To do:
Could you copy out every line of text in the records below, character for character, while leaving the pictures out of your answer?

[Saved data entries]
● ● ● ● ● ● ●

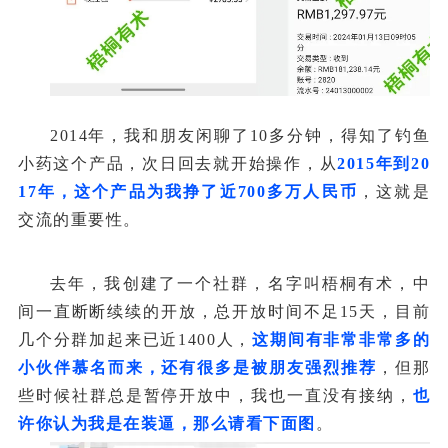
2014年，我和朋友闲聊了10多分钟，得知了钓鱼
小药这个产品，次日回去就开始操作，从
2015年到20
17年，这个产品为我挣了近700多万人民币
，这就是
交流的重要性。
去年，我创建了一个社群，名字叫梧桐有术，中
间一直断断续续的开放，总开放时间不足15天，目前
几个分群加起来已近1400人，
这期间有非常非常多的
小伙伴慕名而来，还有很多是被朋友强烈推荐
，但那
些时候社群总是暂停开放中，我也一直没有接纳，
也
许你认为我是在装逼，那么请看下面图
。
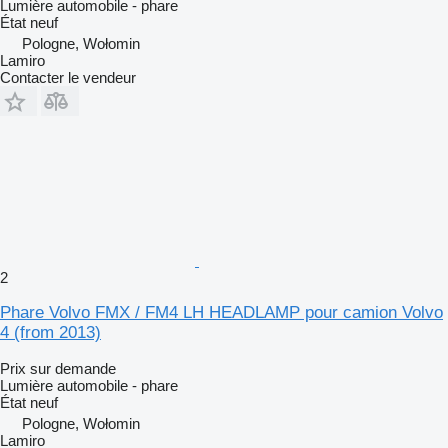
Lumière automobile - phare
État
neuf
Pologne, Wołomin
Lamiro
Contacter le vendeur
2
Phare Volvo FMX / FM4 LH HEADLAMP pour camion Volvo
4 (from 2013)
Prix sur demande
Lumière automobile - phare
État
neuf
Pologne, Wołomin
Lamiro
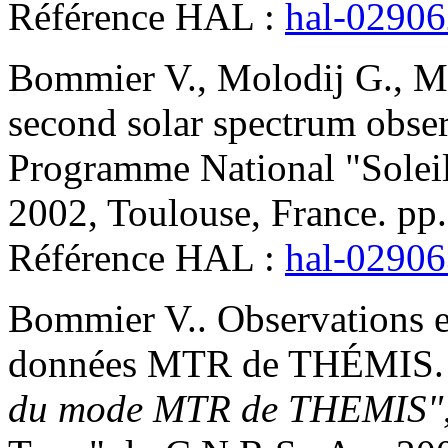
Référence HAL :
hal-0290
Bommier
V.
,
Molodij
G.
,
Ma
second solar spectrum obse
Programme National "Soleil
2002, Toulouse, France. pp
Référence HAL :
hal-0290
Bommier
V.
.
Observations 
données MTR de THÉMIS
du mode MTR de THEMIS"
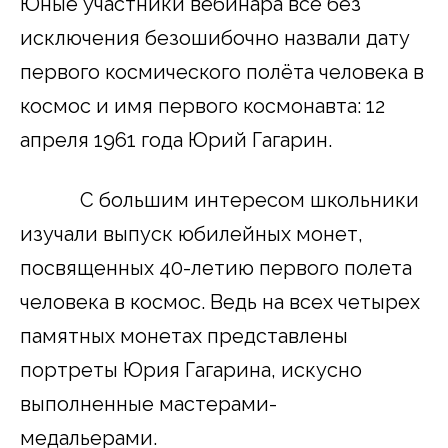
Юные участники вебинара все без
исключения безошибочно назвали дату
первого космического полёта человека в
космос и имя первого космонавта: 12
апреля 1961 года Юрий Гагарин.
С большим интересом школьники
изучали выпуск юбилейных монет,
посвященных 40-летию первого полета
человека в космос. Ведь на всех четырех
памятных монетах представлены
портреты Юрия Гагарина, искусно
выполненные мастерами-
медальерами.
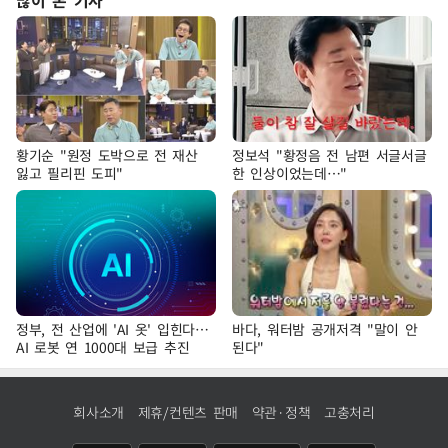
황기순 "원정 도박으로 전 재산
정보석 "황정음 전 남편 서글서글
잃고 필리핀 도피"
한 인상이었는데…"
정부, 전 산업에 'AI 옷' 입힌다…
바다, 워터밤 공개저격 "말이 안
AI 로봇 연 1000대 보급 추진
된다"
회사소개
제휴/컨텐츠 판매
약관·정책
고충처리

● ● ● ● ● ● ●

Answer box:
2014年，我和朋友闲聊了10多分钟，得知了钓鱼
小药这个产品，次日回去就开始操作，从
2015年到20
17年，这个产品为我挣了近700多万人民币
，这就是
交流的重要性。
去年，我创建了一个社群，名字叫梧桐有术，中
间一直断断续续的开放，总开放时间不足15天，目前
几个分群加起来已近1400人，
这期间有非常非常多的
小伙伴慕名而来，还有很多是被朋友强烈推荐
，但那
些时候社群总是暂停开放中，我也一直没有接纳，
也
许你认为我是在装逼，那么请看下面图
。
Lumière automobile - phare
État
neuf
Pologne, Wołomin
Lamiro
Contacter le vendeur
2
Phare Volvo FMX / FM4 LH HEADLAMP pour camion Volvo
4 (from 2013)
Prix sur demande
Lumière automobile - phare
État
neuf
Pologne, Wołomin
Lamiro
Référence HAL :
hal-0290
Bommier
V.
,
Molodij
G.
,
Ma
second solar spectrum obse
Programme National "Soleil
2002, Toulouse, France. pp
Référence HAL :
hal-0290
Bommier
V.
.
Observations 
données MTR de THÉMIS
du mode MTR de THEMIS"
Юные участники вебинара все без
исключения безошибочно назвали дату
первого космического полёта человека в
космос и имя первого космонавта: 12
апреля 1961 года Юрий Гагарин.
С большим интересом школьники
изучали выпуск юбилейных монет,
посвященных 40-летию первого полета
человека в космос. Ведь на всех четырех
памятных монетах представлены
портреты Юрия Гагарина, искусно
выполненные мастерами-
медальерами.
황기순 "원정 도박으로 전 재산
정보석 "황정음 전 남편 서글서글
잃고 필리핀 도피"
한 인상이었는데…"
정부, 전 산업에 'AI 옷' 입힌다…
바다, 워터밤 공개저격 "말이 안
AI 로봇 연 1000대 보급 추진
된다"
회사소개
제휴/컨텐츠 판매
약관·정책
고충처리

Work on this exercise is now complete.